We can dig deeper, of course. If we see something about the pattern of rows per block, whether it’s leaf blocks per branch block, or table rowids per leaf block, we can always dump a couple of blocks to see if they give us any clues. There’s nothing interesting about any of the examples I’ve shown so far, but you might (for example) find a patch in your treedump that shows a long sequence of nearly empty blocks somewhere in the middle of the index and want to know what values are associated with those anomalous blocks. Since the treedump gives you block addresses you can do a block dump.
In the dump from our FIFO index above we saw that block 25166642 was on the boundary between nearly empty and nearly full blocks – so let’s dump it, just in case there’s something interesting in it:
select dbms_utility.data_block_address_file('25166642') rel_file, dbms_utility.data_block_address_block('25166642') block from dual ; REL_FILE BLOCK ---------- ---------- 6 818 1 row selected. alter system dump datafile 6 block 818;
I’m not going to go through the details of reading the symbolic dump of an index block – there are several resources on the Internet that will give you that information (Richard Foote’s blog is the obvious first place to look); the only point I want to make is that starting from an overview of the index tree you might have some clues to follow about WHY an index might be less efficient than you expect and a mechanism that allows you to examine the critical data very closely.

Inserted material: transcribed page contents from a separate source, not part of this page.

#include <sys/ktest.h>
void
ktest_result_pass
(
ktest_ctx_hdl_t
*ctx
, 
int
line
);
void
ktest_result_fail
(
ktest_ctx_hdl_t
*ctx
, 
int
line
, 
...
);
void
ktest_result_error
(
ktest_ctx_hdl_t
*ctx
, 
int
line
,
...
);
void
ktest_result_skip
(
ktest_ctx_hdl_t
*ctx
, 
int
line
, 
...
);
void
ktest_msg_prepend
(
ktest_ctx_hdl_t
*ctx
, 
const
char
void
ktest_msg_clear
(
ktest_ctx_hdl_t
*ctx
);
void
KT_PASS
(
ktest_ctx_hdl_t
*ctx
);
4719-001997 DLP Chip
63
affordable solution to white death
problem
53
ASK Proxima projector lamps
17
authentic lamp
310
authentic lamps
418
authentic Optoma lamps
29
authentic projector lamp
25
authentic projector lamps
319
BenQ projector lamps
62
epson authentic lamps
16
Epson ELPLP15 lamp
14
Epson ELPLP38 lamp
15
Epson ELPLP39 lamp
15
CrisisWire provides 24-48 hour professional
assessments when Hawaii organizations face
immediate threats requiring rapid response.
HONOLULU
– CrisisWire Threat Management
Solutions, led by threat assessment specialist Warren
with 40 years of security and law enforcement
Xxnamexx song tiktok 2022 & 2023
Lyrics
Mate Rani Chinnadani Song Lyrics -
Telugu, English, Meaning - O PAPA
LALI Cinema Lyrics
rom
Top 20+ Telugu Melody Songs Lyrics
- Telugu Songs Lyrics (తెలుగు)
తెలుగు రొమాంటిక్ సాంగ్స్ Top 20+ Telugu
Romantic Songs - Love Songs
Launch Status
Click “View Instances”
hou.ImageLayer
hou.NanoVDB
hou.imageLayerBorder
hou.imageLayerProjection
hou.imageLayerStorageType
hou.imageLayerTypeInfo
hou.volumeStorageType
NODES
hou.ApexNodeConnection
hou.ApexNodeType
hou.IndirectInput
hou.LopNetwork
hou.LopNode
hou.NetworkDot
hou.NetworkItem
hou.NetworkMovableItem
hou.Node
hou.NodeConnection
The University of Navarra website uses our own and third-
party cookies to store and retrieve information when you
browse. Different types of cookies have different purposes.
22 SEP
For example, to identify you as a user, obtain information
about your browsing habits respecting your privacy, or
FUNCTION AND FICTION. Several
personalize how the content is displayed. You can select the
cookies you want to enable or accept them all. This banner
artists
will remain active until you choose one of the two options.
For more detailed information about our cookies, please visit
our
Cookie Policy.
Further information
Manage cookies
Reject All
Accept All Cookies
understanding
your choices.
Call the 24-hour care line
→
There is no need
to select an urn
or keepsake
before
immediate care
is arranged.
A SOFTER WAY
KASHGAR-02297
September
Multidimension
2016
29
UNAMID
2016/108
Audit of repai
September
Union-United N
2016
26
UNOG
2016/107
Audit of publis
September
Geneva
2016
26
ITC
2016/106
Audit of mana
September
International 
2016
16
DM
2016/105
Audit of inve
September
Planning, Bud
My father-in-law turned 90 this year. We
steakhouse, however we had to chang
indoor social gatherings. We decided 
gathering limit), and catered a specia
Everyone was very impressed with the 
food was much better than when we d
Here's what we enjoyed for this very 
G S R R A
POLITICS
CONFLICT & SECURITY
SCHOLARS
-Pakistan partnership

One warning – I’ve cheated a little on my calls to dbms_utility, it reports the tablespace-relative file number, not the absolute file number that the dump command needs. This is fine if you have a “small” number of files in your system (less than 1023) because the relative file number will (probably) match the absolute file number, but if you have a very large number of files you will have to know which tablespace you’re looking at and work out the absolute file number – the following query demonstrates the method:
select df.file#, df.rfile# from v$datafile df, v$tablespace ts where ts.name = 'TEST_8K_ASSM' and df.ts# = ts.ts# ;
B-tree indexes on randomly arriving data tend to operate at an average of 70% space-efficiency (30% free space). If you have reason to think that some of your indexes are behaving unreasonably and suspect that a rebuild will help performance then there are some tools that will allow you to examine the index at a level of detail that can be helpful without introducing an overwhelmingly huge load on the system. It’s always possible to estimate a reasonable size of and index, and if the index doesn’t match expectations the treedump command is a good next step, and may give you some important clues about why your index isn’t following the typical pattern. The dbms_space package tells you about empty blocks, and the dump command can show you the content of any potentially interesting blocks.